### What the task requires
Update the stretch of the Joyeux Noel review from "Joyeux Noel (Carion, 2005)" through "on Fish Tank." so that "hopefulness" takes the place of "optimism", and write out the revised passage.

### Text provided
+ + + + +

Joyeux Noel (Carion, 2005)

Am I complete pessimist?  A total cynic?  Have a bloodlust?  By all reasonable causes I should really like Joyeux Noel.  Luckily this isn’t a periodical review, because I would feel obliged to give it a positive one.  Much of the elements that contributed to its Best Foreign Film nomination are on full, and obvious (one problem I have with it) display:

There’s an overwhelming optimism, a sense of the beauty of the human spirit, fine cinematography (more on that later), fine acting (more on that one, too), strong writing.  Hell, there’s even social commentary in here.  That’s a phrase I use a lot, and one I’ll cover in more detail on my next post on Fish Tank.

But still, I don’t like this film.  And here are the many reasons why…but first a quick plot summation.  World War I.  Three trenches in very close proximity to one-another.  Germans, Scotsmen, Englishmen.  On Christmas Eve a tenor by the name of Sprink (Beno Furrman) sets off an unlikely celebration between opposing forces, where all armies abandon their bunkers and drink, celebrate mass and basically become friends.

The film seems to not only speak to the human spirit, as I mentioned above, but in some ways harken back to the “good ole’ days of war,” when ceasefires were observed and human life was valued.

Now the “but.”  The film is too glossy for its own good.  One egregious moment that, unfortunately takes place at the height of the impromptu ceasefire has Sprink’s wife Anna (Diane Kruger), also a singer, entrancing the masses with her heavenly voice.  Her face is flawless.  The wind blows her hair back.  The voice is obviously dubbed – HUGE issue for me in here.  The cinematographer turns the trenches into a candlelit cathedral.  This is too false.  Okay, okay – counter-argument is that it’s supposed to be suddenly surreal as it represents a moment that is transcendental and basically impossible.  But I don’t buy it.  It strikes a false note (finally, a good pun in here?).  All I could think of were two things: “who’s job is it to operate the fan that is clearly just off-screen,” and “how, with the budget that they obviously had, could they not do a better job with the dub/ADR?”  I’m distracted, and I’m not only talking about production value.  This is war.  If you’re going to interrupt the horrors of war don’t suddenly turn things into a Howard Hawks musical number.

+ + + + +

### Entries shown

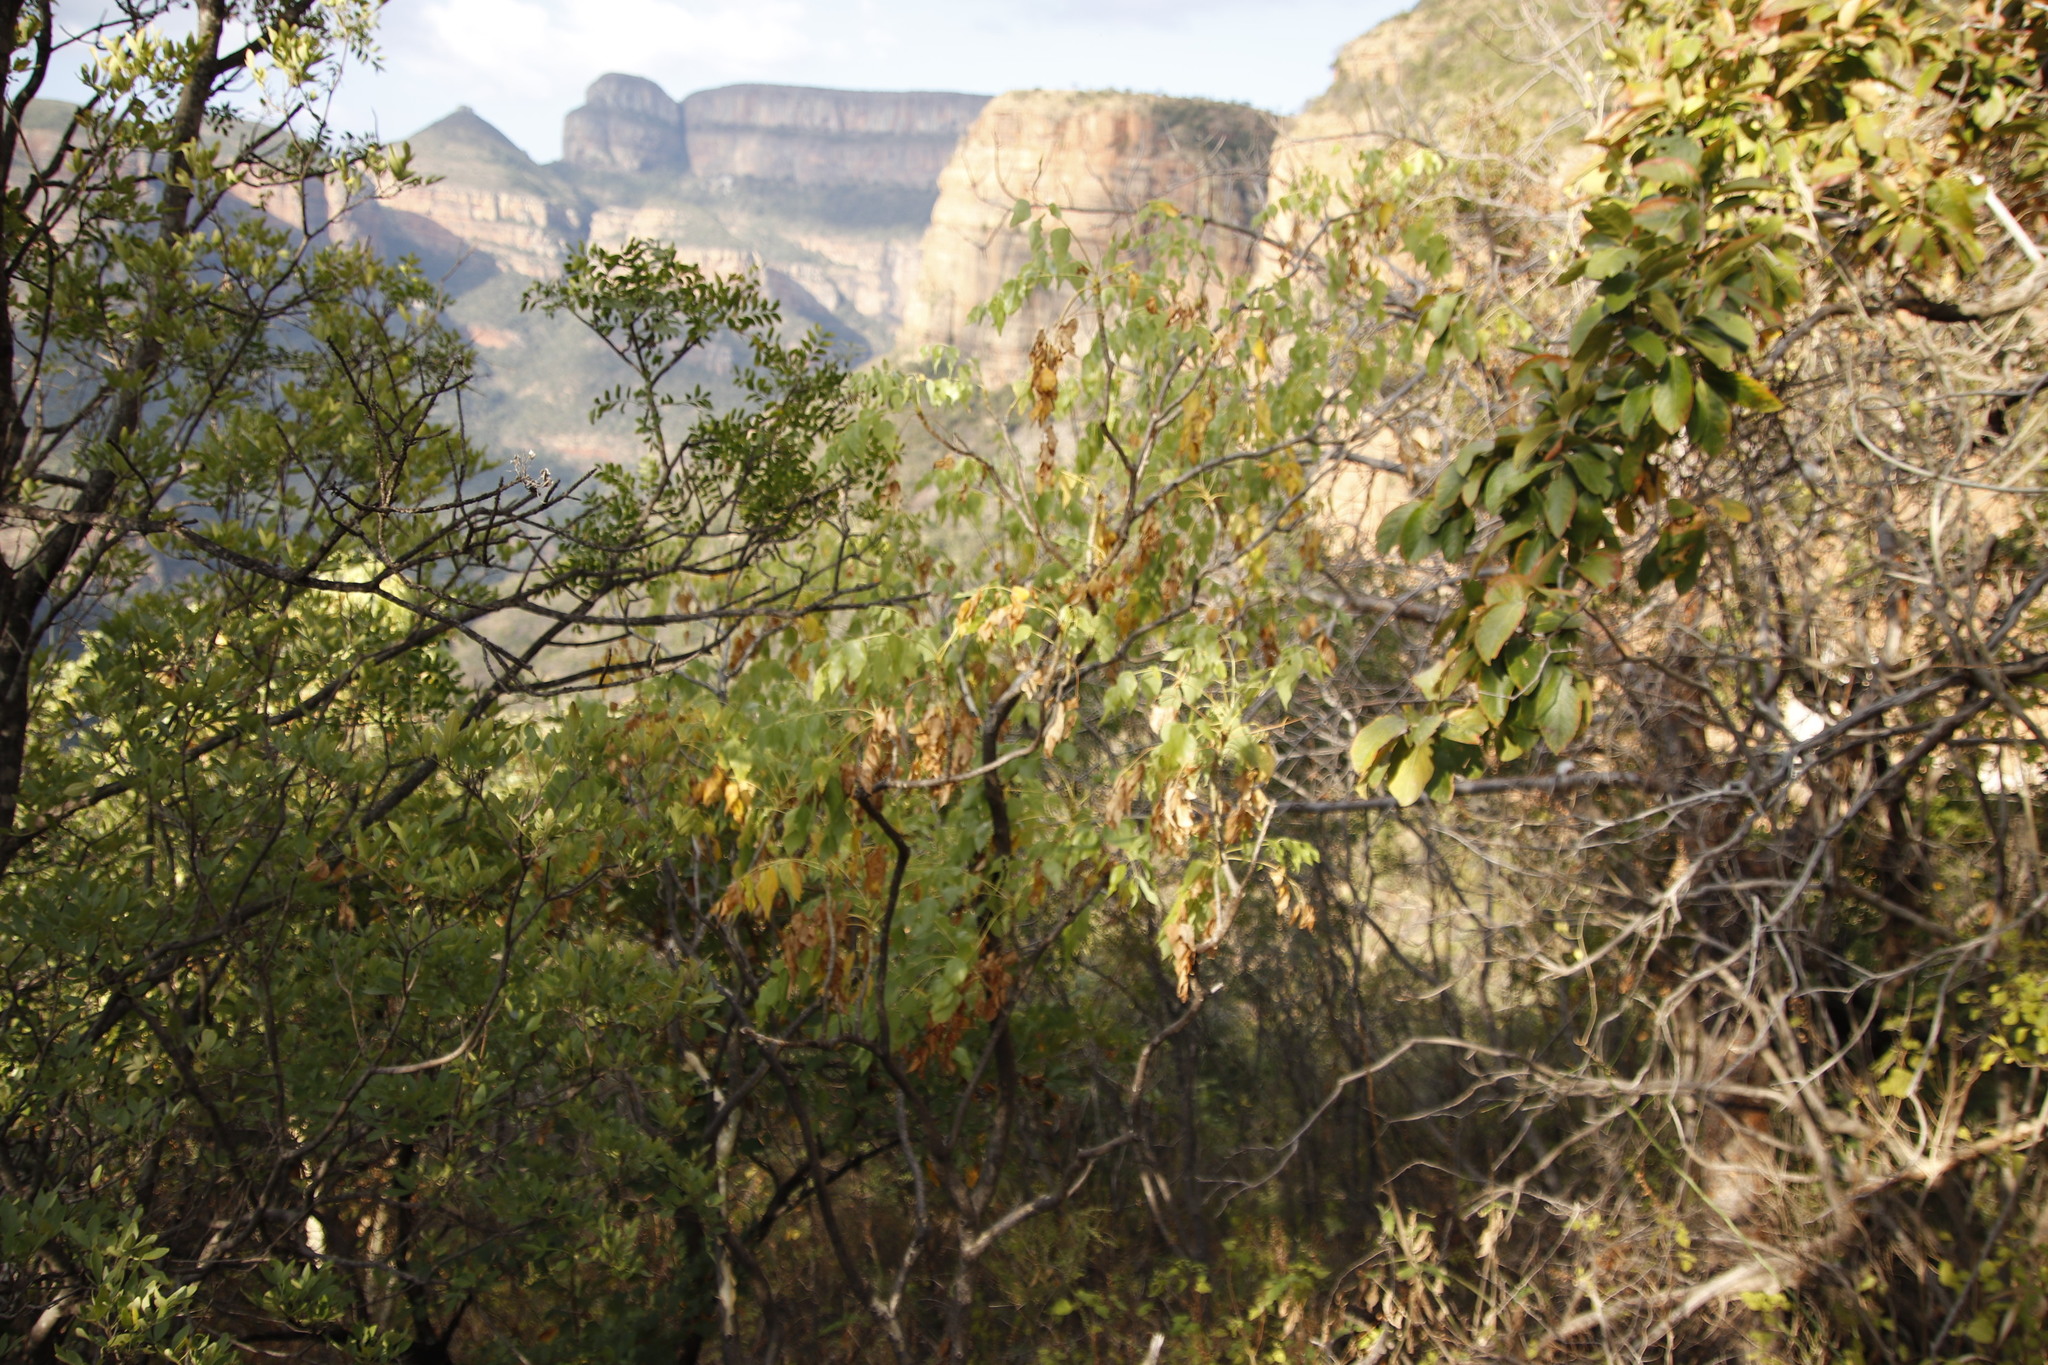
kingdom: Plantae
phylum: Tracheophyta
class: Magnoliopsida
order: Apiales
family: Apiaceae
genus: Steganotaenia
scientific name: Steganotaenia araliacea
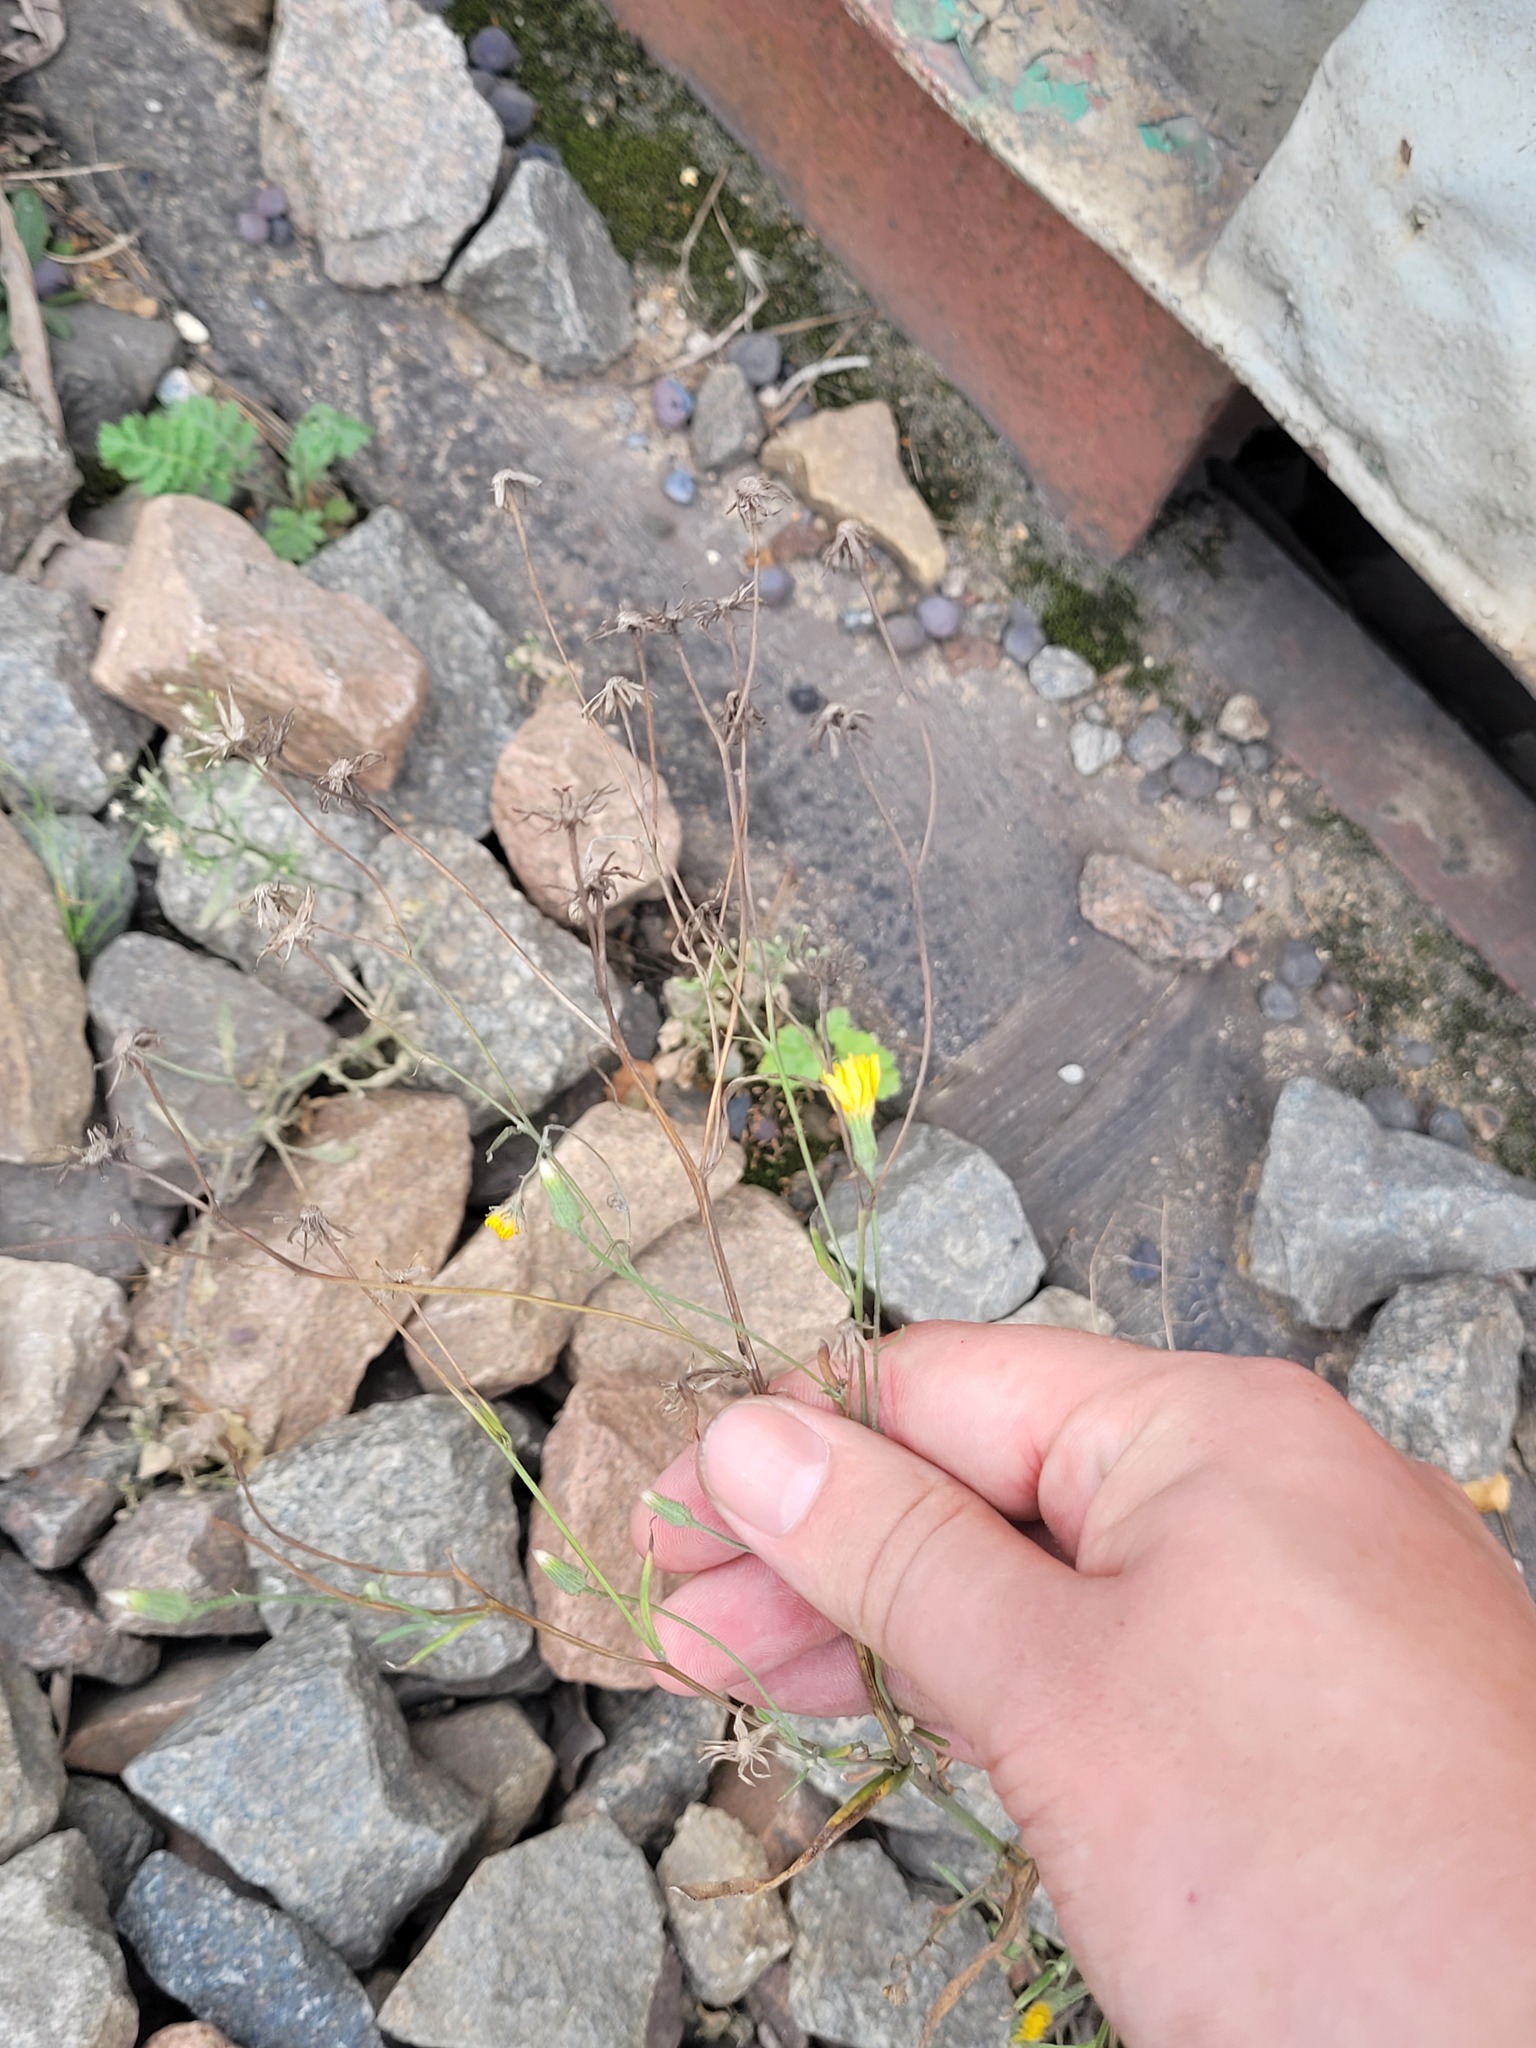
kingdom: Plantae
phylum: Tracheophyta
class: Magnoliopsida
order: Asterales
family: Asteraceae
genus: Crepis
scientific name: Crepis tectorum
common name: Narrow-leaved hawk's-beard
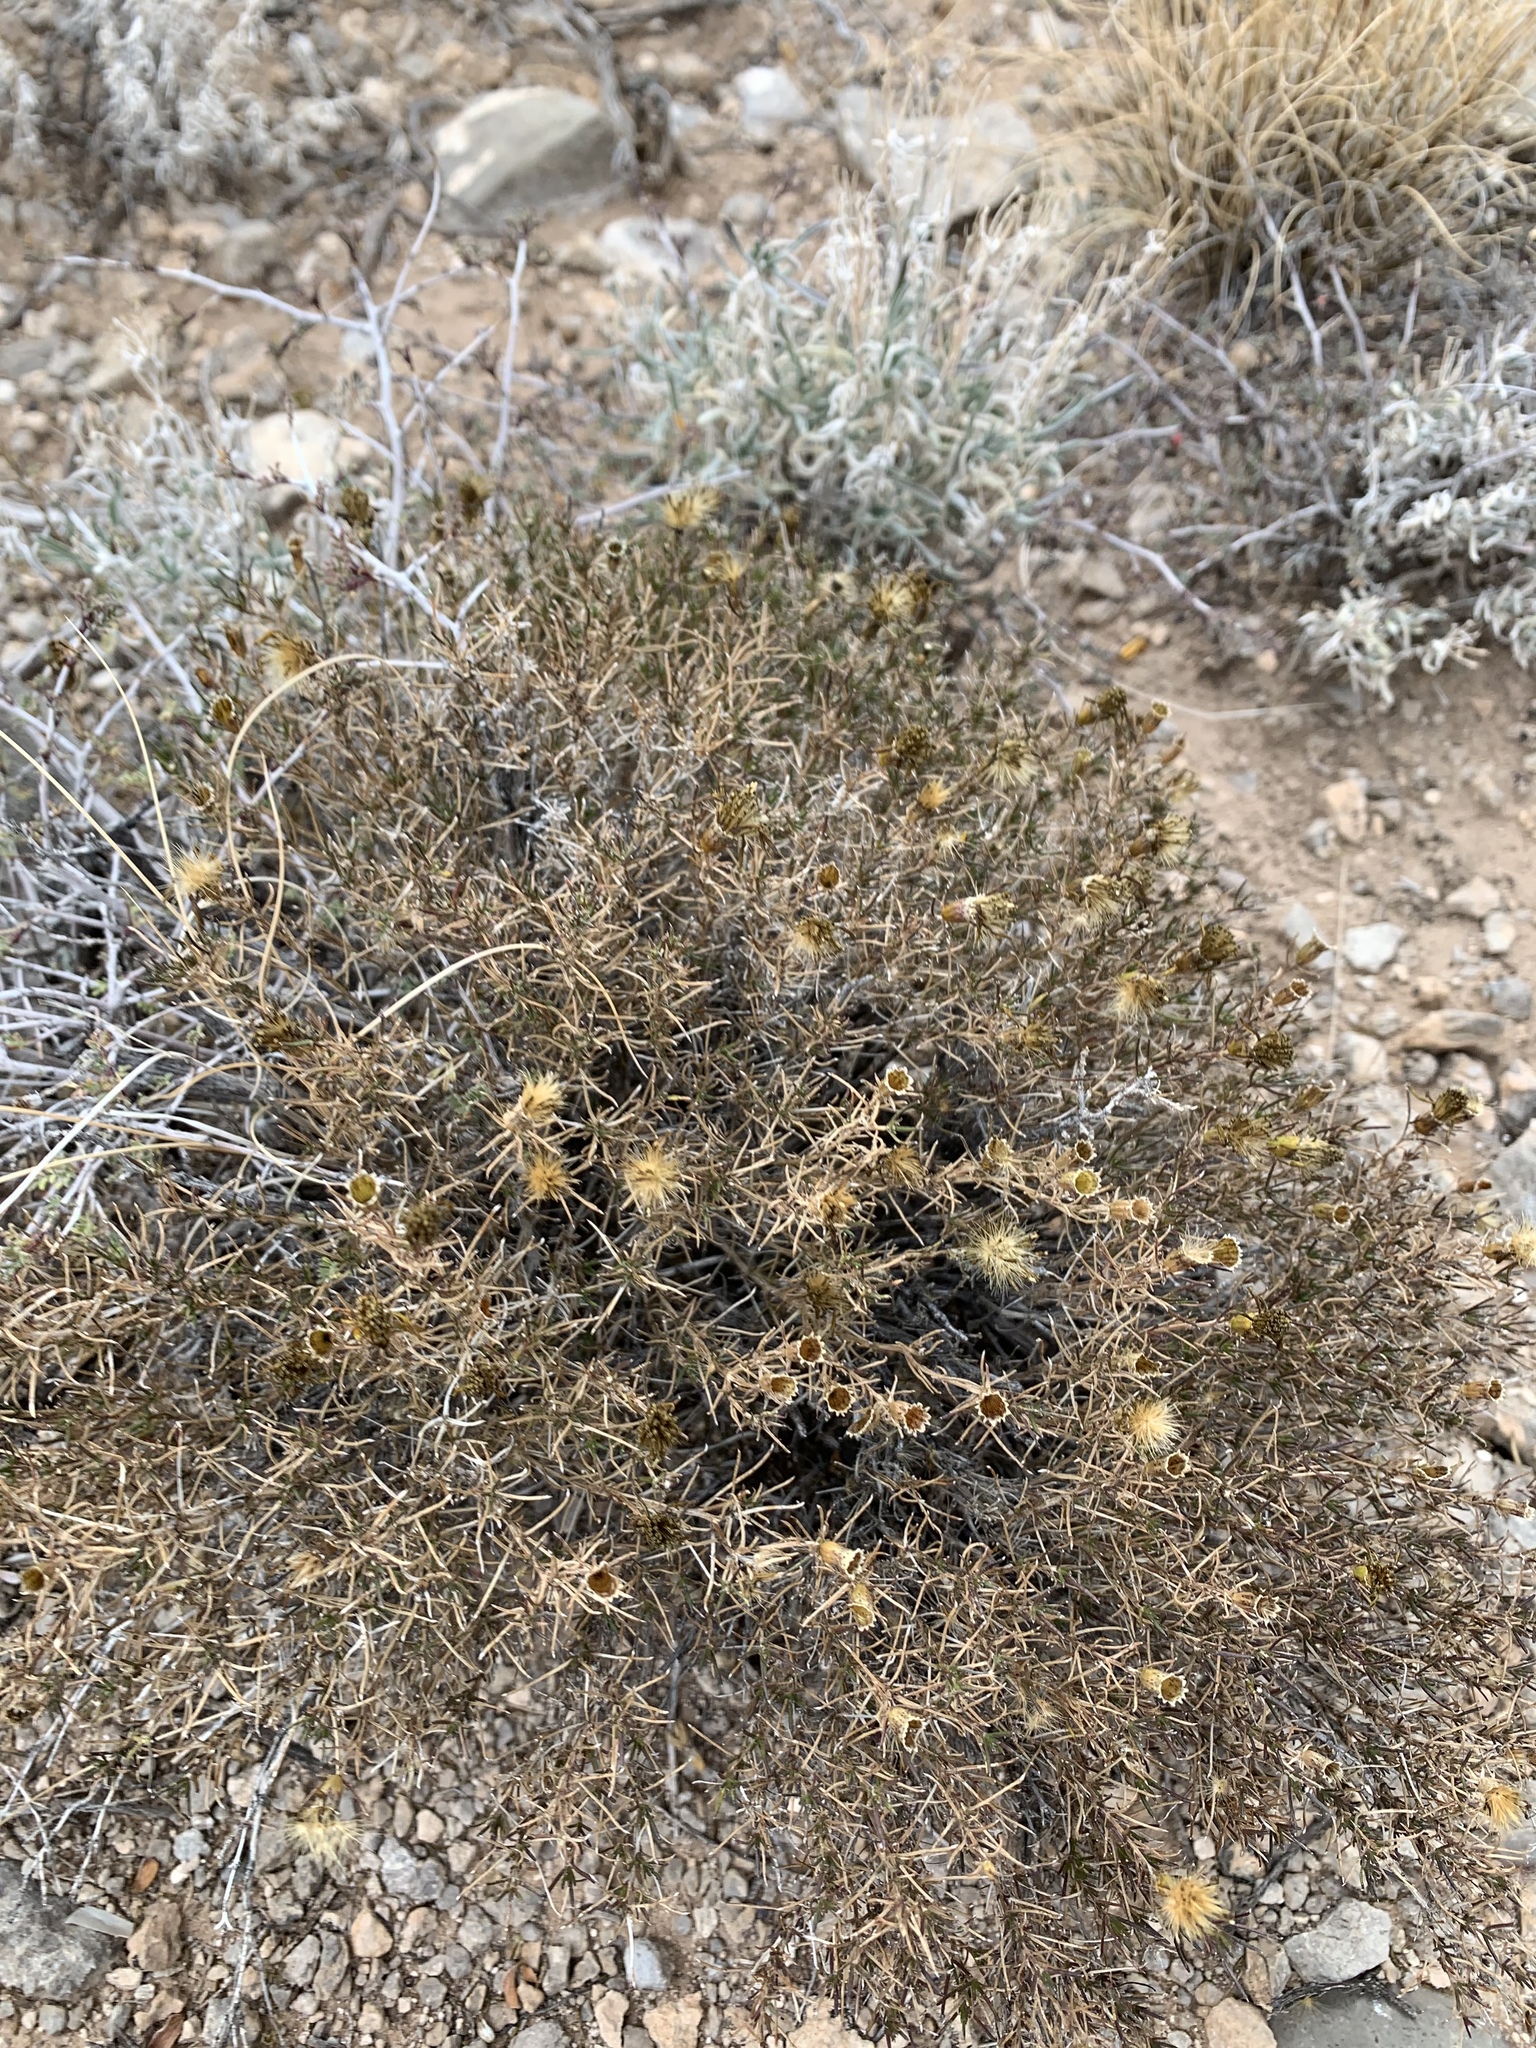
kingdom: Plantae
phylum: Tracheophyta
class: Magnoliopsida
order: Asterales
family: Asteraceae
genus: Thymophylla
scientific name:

+ + + + +

### Written answer
Joyeux Noel (Carion, 2005)

Am I complete pessimist?  A total cynic?  Have a bloodlust?  By all reasonable causes I should really like Joyeux Noel.  Luckily this isn’t a periodical review, because I would feel obliged to give it a positive one.  Much of the elements that contributed to its Best Foreign Film nomination are on full, and obvious (one problem I have with it) display:

There’s an overwhelming hopefulness, a sense of the beauty of the human spirit, fine cinematography (more on that later), fine acting (more on that one, too), strong writing.  Hell, there’s even social commentary in here.  That’s a phrase I use a lot, and one I’ll cover in more detail on my next post on Fish Tank.